In this parsha, Tzav, we find something fairly unique, a Shalshelet, which is a very long repetitive trop (chanting) note, it wavers up and down three times. This musical note appears four times in the Torah. The first is when Lot, Abraham’s nephew, is told to leave Sidom. The Torah records that Lot “tarried,” and on the word tarried we have a shalchelet. The second place it appears is when Eliezer the servant of Abraham goes to find a wife for Isaac. The third shalshelet is in the story of Joseph and Potifar’s wife. She asks him to sleep with her and he “reisists,” and it is that word “resisted” that we read with the shalshelet. The fourth place is in our Torah portion – Moshe slaughters an animal to use to inaugurate his brother Aaron as the High Priest, and over the word, “and he slaughtered,” the shalshelet appears.

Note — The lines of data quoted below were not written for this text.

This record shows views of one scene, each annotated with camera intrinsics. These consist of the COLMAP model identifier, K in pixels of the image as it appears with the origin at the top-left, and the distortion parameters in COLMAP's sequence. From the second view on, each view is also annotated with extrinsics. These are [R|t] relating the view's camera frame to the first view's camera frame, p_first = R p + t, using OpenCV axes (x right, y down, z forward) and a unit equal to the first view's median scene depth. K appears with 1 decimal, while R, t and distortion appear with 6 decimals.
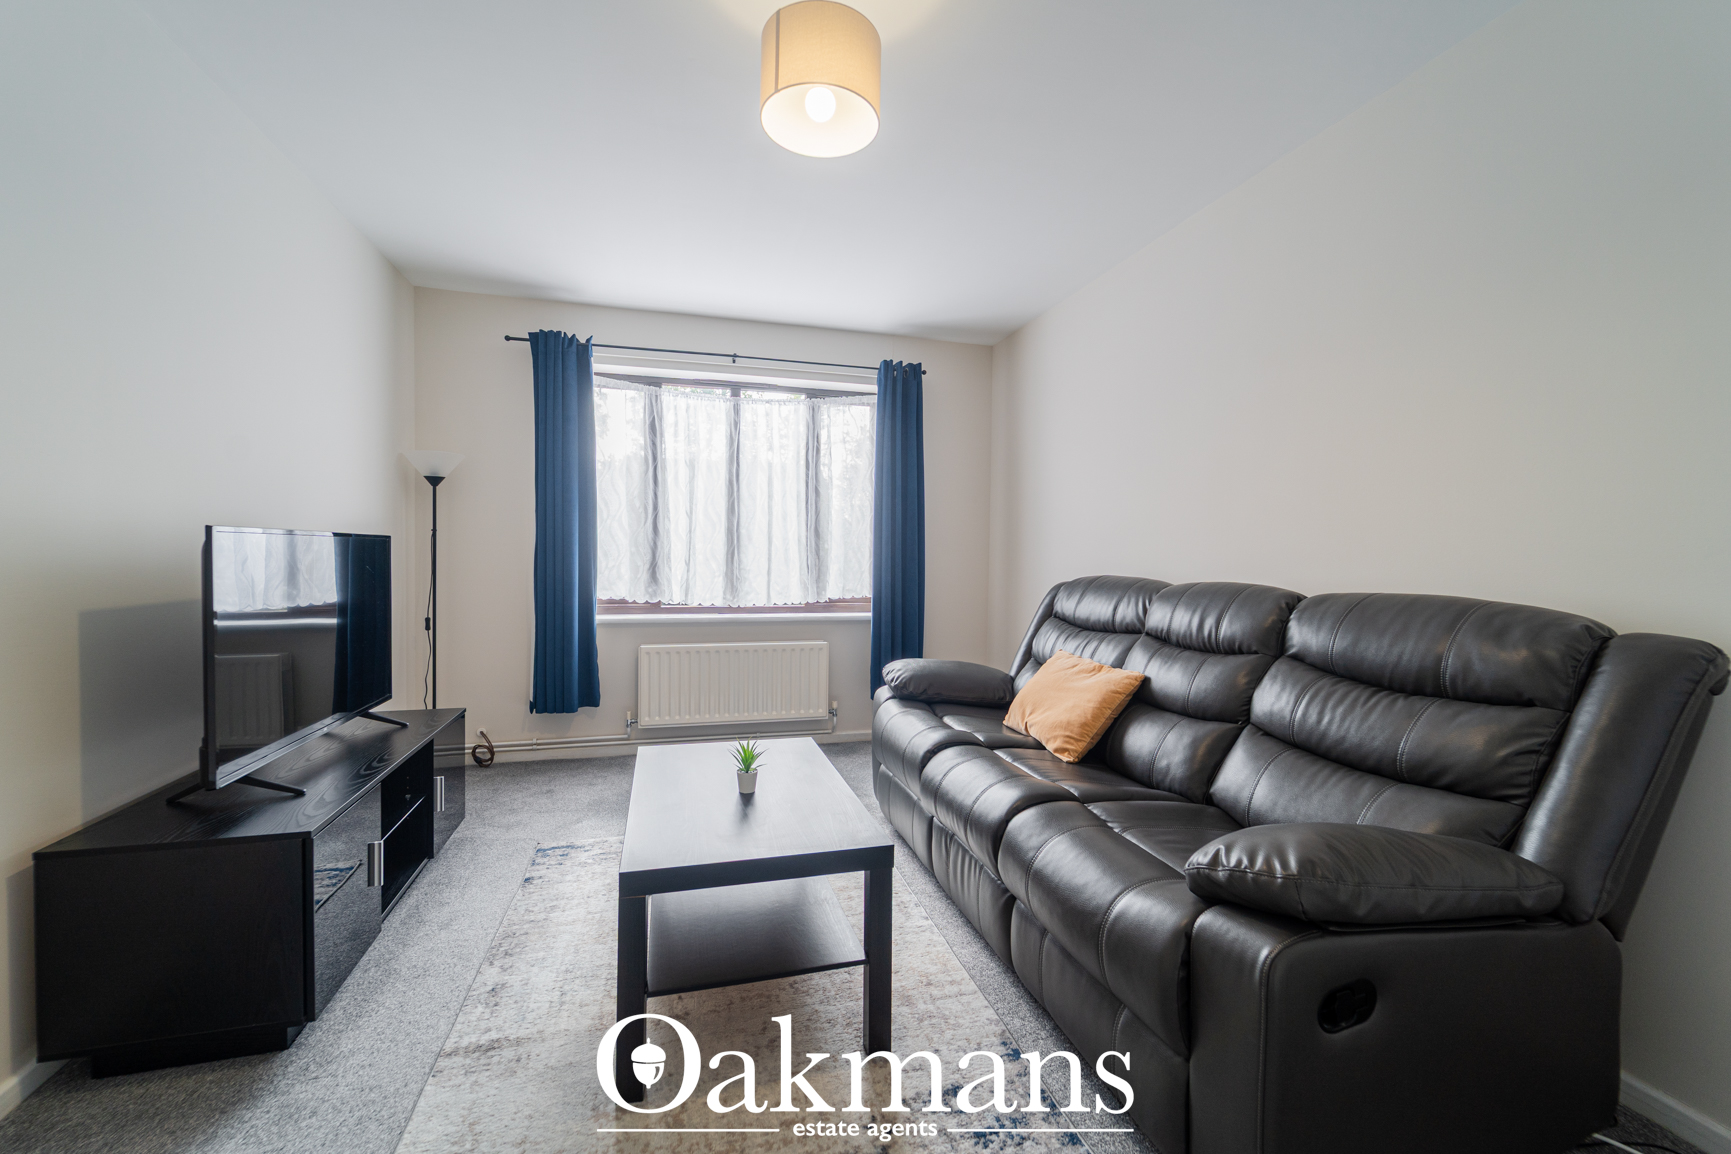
lens RADIAL K [[694.8, 0, 863.3], [0, 694.8, 567.9], [0, 0, 1]] dist [0.006206, -0.004221]
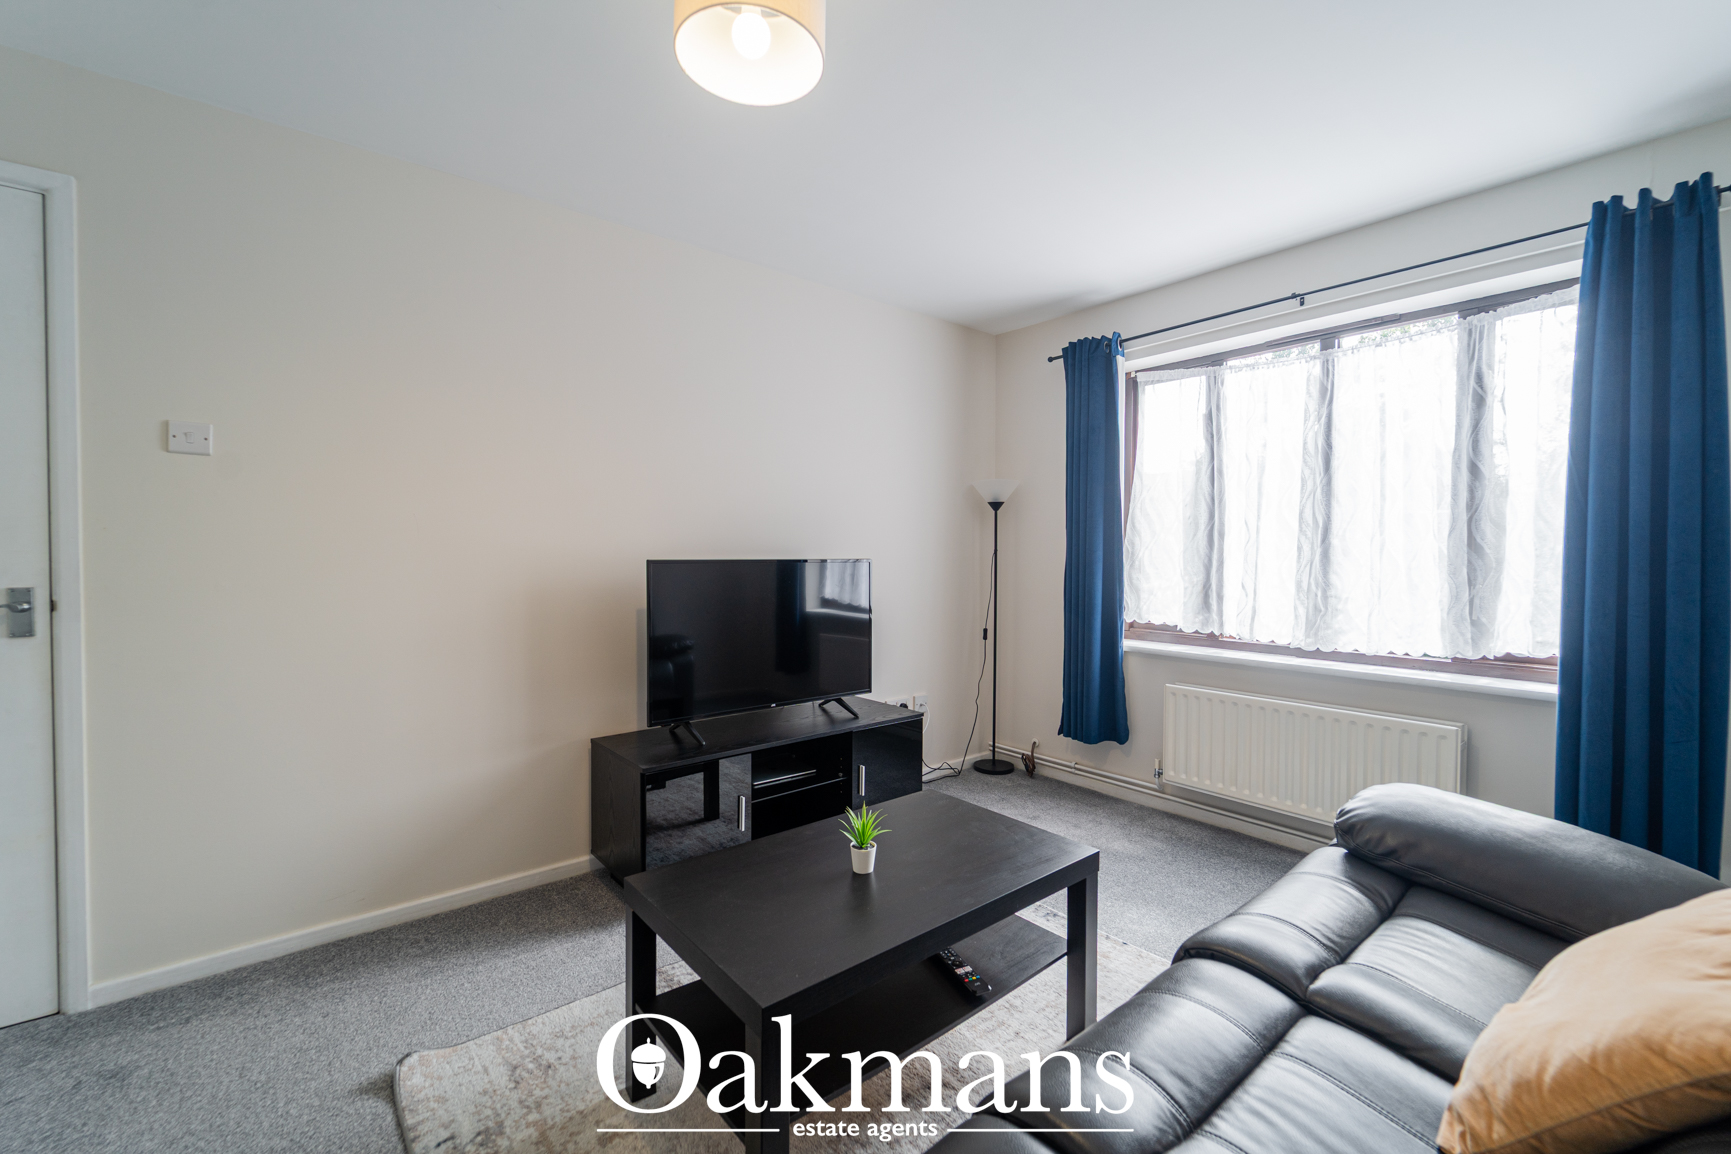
lens RADIAL K [[694.8, 0, 863.3], [0, 694.8, 567.9], [0, 0, 1]] dist [0.006206, -0.004221]
pose [[0.430809, 0.004481, -0.902432, 0.271892], [-0.022585, 0.999728, -0.005818, -0.013375], [0.902160, 0.022888, 0.430793, 0.306146]]
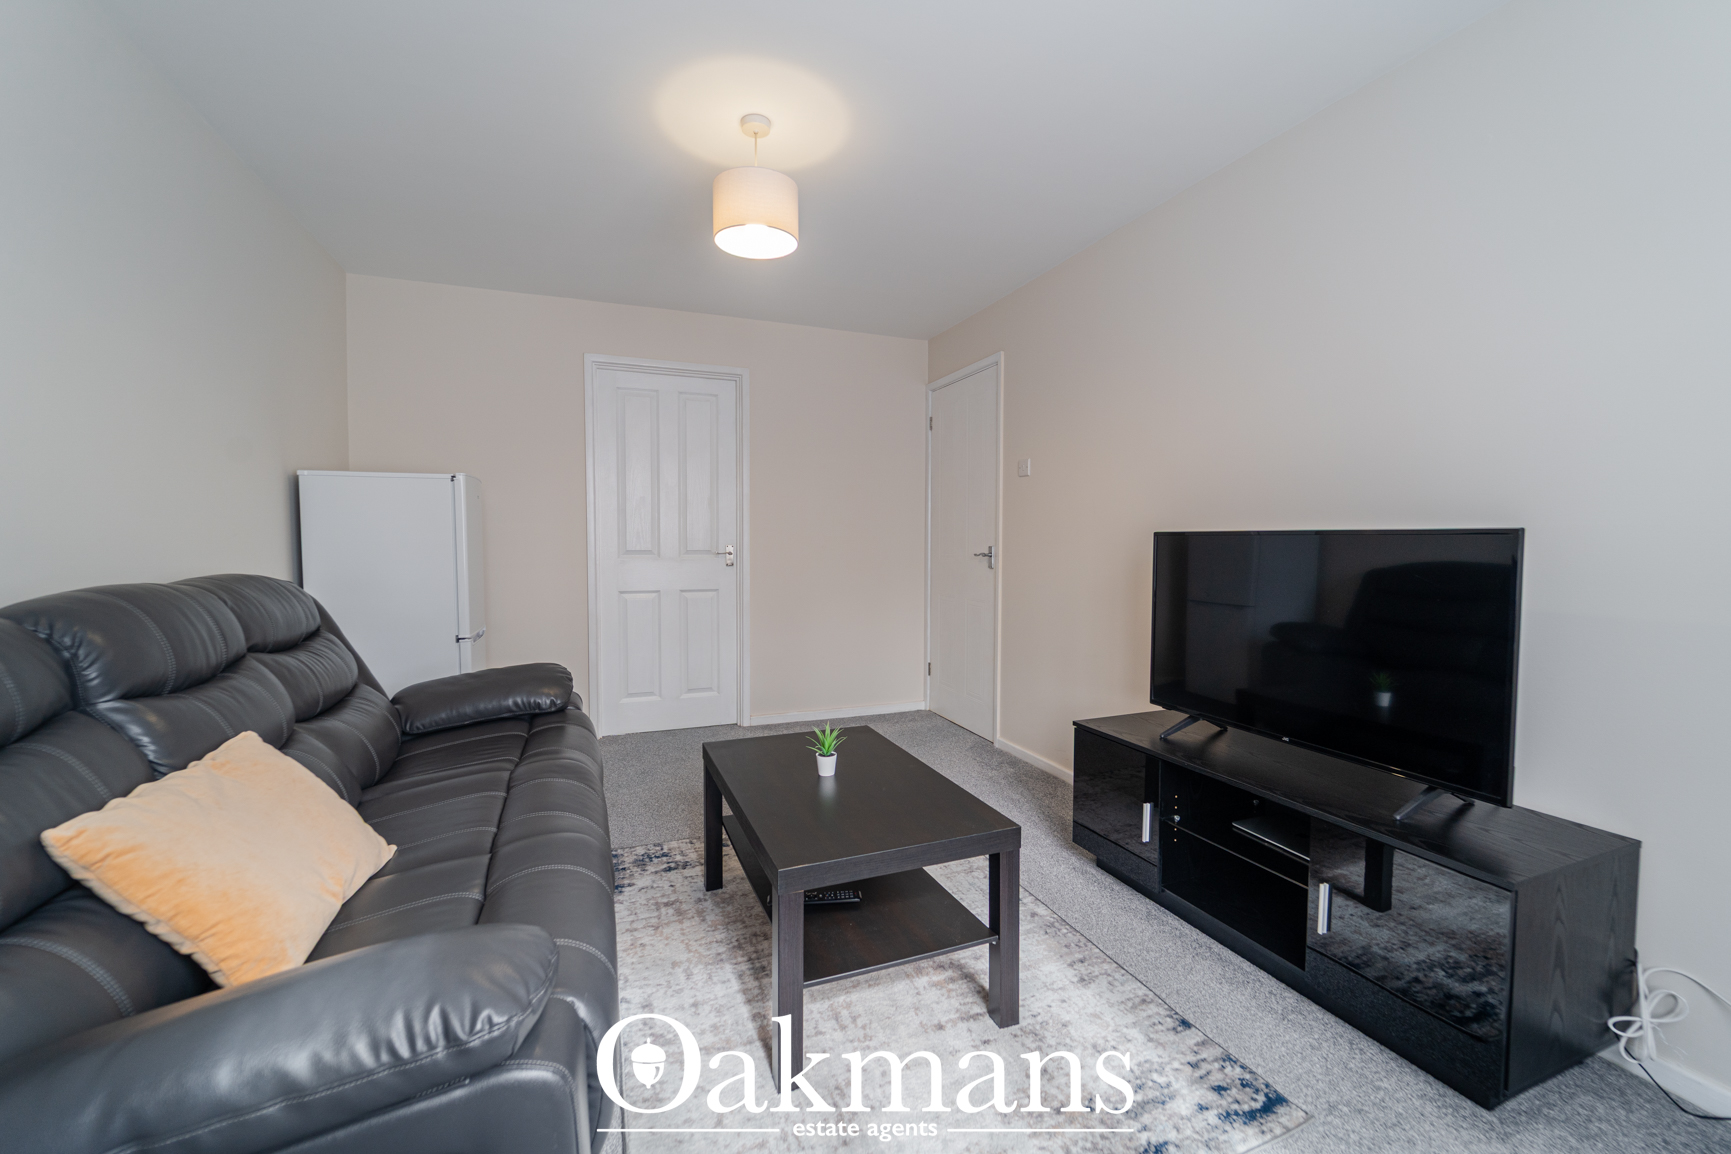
lens RADIAL K [[694.8, 0, 863.3], [0, 694.8, 567.9], [0, 0, 1]] dist [0.006206, -0.004221]
pose [[-0.990652, -0.005890, -0.136288, -0.044528], [-0.015308, 0.997557, 0.068161, -0.025072], [0.135553, 0.069610, -0.988322, 0.973975]]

What do these four places have in common? In all of them there is hesitancy and equivocation reflecting the wavering sound of the note itself. Hesitancy here is the product of internal conflict. The individuals are drawn toward two opposite poles.
Lot was once upon a time on his way to Cannan, the promised land with Avrohom his uncle, but now he lives a different life in Sidom, the center of cruelty and degradation, where he ended up for economic reasons because there was good grazing land for his sheep. We can imagine the depths of his identity conflict. Is he Abrahamic or is he a Sodomite? A man of the spirit dedicated to the larger idea of the Jewish people’s mission, or a man of the flesh with business interests at heart?
The next shalshelet belongs to Eliezer the servant of Abraham. To be a lifelong, loyal servant presents one of the greatest internal identity conflicts there is. You are within your master’s family….and yet, not fully a part of it. Finding a wife for Isaac is the crux of Eliezer’s internal conflict because it’s about his future legacy. Will he inherit his master’s path? Will his future be part of the Jewish people’s or not? As the Medrash puts it: “Isaac said to Abrham, “Perhaps the woman will not come with me, then can Isaac marry my daughter? But Abraham refused Eliezer’s request.””
The third instance is Yosef. His is one of the greatest identity challenges faced by anyone in Tanach. He is of course a child of Yaakov, one of Bnei Yisrael, but he becomes the supreme Egyptian. He is about to sin with the wife of Potifar and, according to the Medrash, he sees the image of his father in the window. I don’t think Joseph’s challenge is just one of sexual desire this sinful act is his ticket into Egyptian society on the arm of a society woman, and so the conflict is about his past and present. The woman represents an aristocratic Egyptian future, but his father, whose image he sees at that moment in bed with her, represents his Israelite identity.
The fourth shalshelet is found in our parsha. Moshe slaughters the animal to make a sacrifice with which to inaugurate his brother Aaron as high priest. Moshe’s internal conflict is between the spiritual person he himself is, who goes up on the mountain to receive the Torah and does not eat for 40 days and nights. His face shines and he is the chosen one, the spiritual prototype. And yet here he must let go of that position. In the era of the Temple which they now enter, it is the High Priest, not Moshe, who will have access to the holiest of places.
In each of these cases our ancestor is successful. Lot leaves Sodom, Eliezer brings a wife for Yitzchak, Yosef stays an Israelite, and Moshe sacrifices his own spiritual level for God’s will.
What are our own internal conflicts that challenge us? Perhaps we feel at times conflicted about our own identities as Jews and Americans, or our loyalty to the United states and Israel.